◆ **KUTIPAN TERPILIH**:
======
Kalau mau dilihat, pendisiplinan tubuh perempuan berlangsung dalam praktik agama. Narasi agama mengobjektifikasi perempuan untuk harus menutup diri. Komunitas agama begitu getol menyerukan perempuan untuk menutup bukan saja tubuhnya, tapi juga membatasi dirinya. Bola dilemparkan kepada perempuan sebagai objek yang terlihat maka sudah kewajibannya lah untuk menjaga pandangan laki-laki. Tapi tidak ada yang ingin melihatnya sebagai kekerasan simbolik. Sementara definisi hijab dan cadar saja masih sangat sumir, apakah itu sebatas identitas, budaya, atau lainnya. Pun relevansinya dari sisi nilai budaya di Indonesia.

 

Kartu-kartu sudah diedar di atas meja. Mari kita lihat. Beberapa tahun belakangan ‘hijrah’ sedang tren. Tidak terkecuali di lingkunganku. Hal yang baik dong, karena fenomena ini, kajian-kajian agama semakin mudah, tak hanya itu, ia juga menawarkan alternatif bisnis. Sayangnya sebuah tren ibarat satu sisi koin. Sebutlah sebagian orang yang hijrah dan komunitas tertentu justru terjebak dalam pengeksklusifan diri. Maaf ya, sebagai perempuan yang memakai jilbab pun saya pernah didiskreditkan oleh orang yang hijrah. Banyak orang di luar sana pun mendapat pengalaman serupa. Pandangan itulah yang membawa pandangan sinis terhadap komunitas yg memiliki ekpresi keagamaan tersebut. Sebab perkara apa yang melekat di tubuh, tak serta merta linear dengan kualitas (moral) dan diri seseorang. Tapi jelas alasan itu tidak berlaku keseluruhan, dibanding orang-orang hijrah yang intoleran dan overproud, ada begitu banyak mereka yang tidak termasuk golongan tersebut. Latar belakang dan ideologi berbeda juga mendasari pandangan seseorang terhadap suatu komunitas agama. Misalkan, mereka yang modern dan kebaratan tentu melihat jilbab panjang dan cadar itu tidak menarik, tidak fashionable, dsb.
======
◆ **BAHAN YANG DISEDIAKAN**:
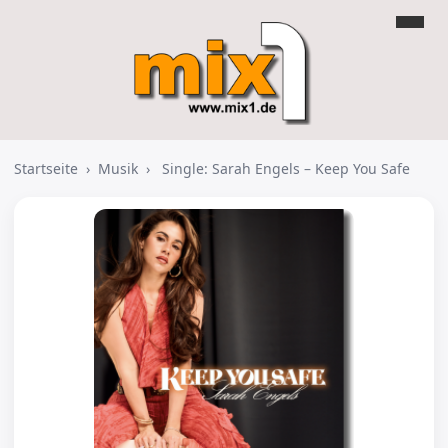
Startseite
›
Musik
›
Single: Sarah Engels – Keep You Safe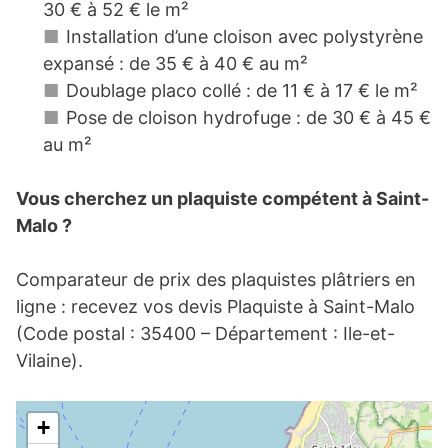
30 € à 52 € le m²
Installation d’une cloison avec polystyrène
expansé : de 35 € à 40 € au m²
Doublage placo collé : de 11 € à 17 € le m²
Pose de cloison hydrofuge : de 30 € à 45 €
au m²
Vous cherchez un plaquiste compétent à Saint-
Malo ?
Comparateur de prix des plaquistes plâtriers en
ligne : recevez vos devis Plaquiste à Saint-Malo
(Code postal : 35400 – Département : Ile-et-
Vilaine).
+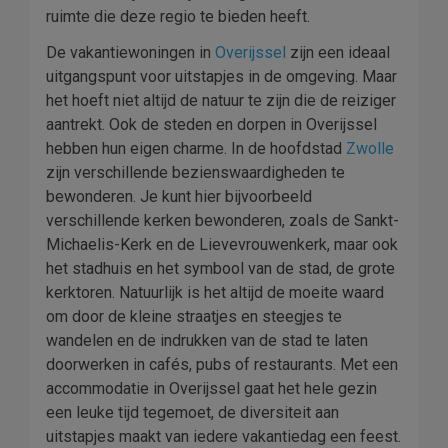
ruimte die deze regio te bieden heeft.
De vakantiewoningen in
Overijssel
zijn een ideaal
uitgangspunt voor uitstapjes in de omgeving. Maar
het hoeft niet altijd de natuur te zijn die de reiziger
aantrekt. Ook de steden en dorpen in Overijssel
hebben hun eigen charme. In de hoofdstad
Zwolle
zijn verschillende bezienswaardigheden te
bewonderen. Je kunt hier bijvoorbeeld
verschillende kerken bewonderen, zoals de Sankt-
Michaelis-Kerk en de Lievevrouwenkerk, maar ook
het stadhuis en het symbool van de stad, de grote
kerktoren. Natuurlijk is het altijd de moeite waard
om door de kleine straatjes en steegjes te
wandelen en de indrukken van de stad te laten
doorwerken in cafés, pubs of restaurants. Met een
accommodatie in Overijssel gaat het hele gezin
een leuke tijd tegemoet, de diversiteit aan
uitstapjes maakt van iedere vakantiedag een feest.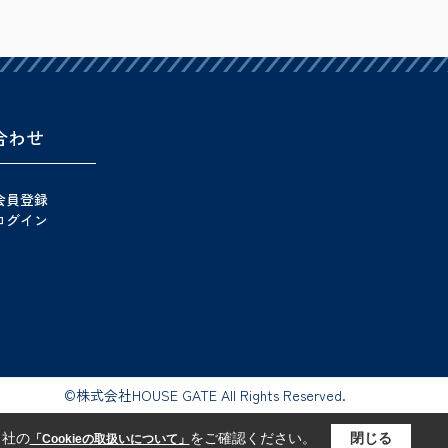
合わせ
会員登録
ログイン
©株式会社HOUSE GATE All Rights Reserved.
当社の
をご確認ください。
閉じる
「Cookieの取扱いについて」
======
◆ **TUGAS 1**:
Menurut kutipan terpilih, apa yang sedang tren beberapa tahun belakangan?
◆ **TUGAS 2**:
Salin persis bagian kutipan terpilih yang dimulai pada kata-kata "Kalau mau dilihat, pendisiplinan" dan berhenti setelah kata-kata "budaya di Indonesia.".
Baris-baris di atas diambil dari sumber yang berbeda.

◆ **JAWABAN ANDA 1**:
Hijrah sedang tren beberapa tahun belakangan.

◆ **JAWABAN ANDA 2**:
Kalau mau dilihat, pendisiplinan tubuh perempuan berlangsung dalam praktik agama. Narasi agama mengobjektifikasi perempuan untuk harus menutup diri. Komunitas agama begitu getol menyerukan perempuan untuk menutup bukan saja tubuhnya, tapi juga membatasi dirinya. Bola dilemparkan kepada perempuan sebagai objek yang terlihat maka sudah kewajibannya lah untuk menjaga pandangan laki-laki. Tapi tidak ada yang ingin melihatnya sebagai kekerasan simbolik. Sementara definisi hijab dan cadar saja masih sangat sumir, apakah itu sebatas identitas, budaya, atau lainnya. Pun relevansinya dari sisi nilai budaya di Indonesia.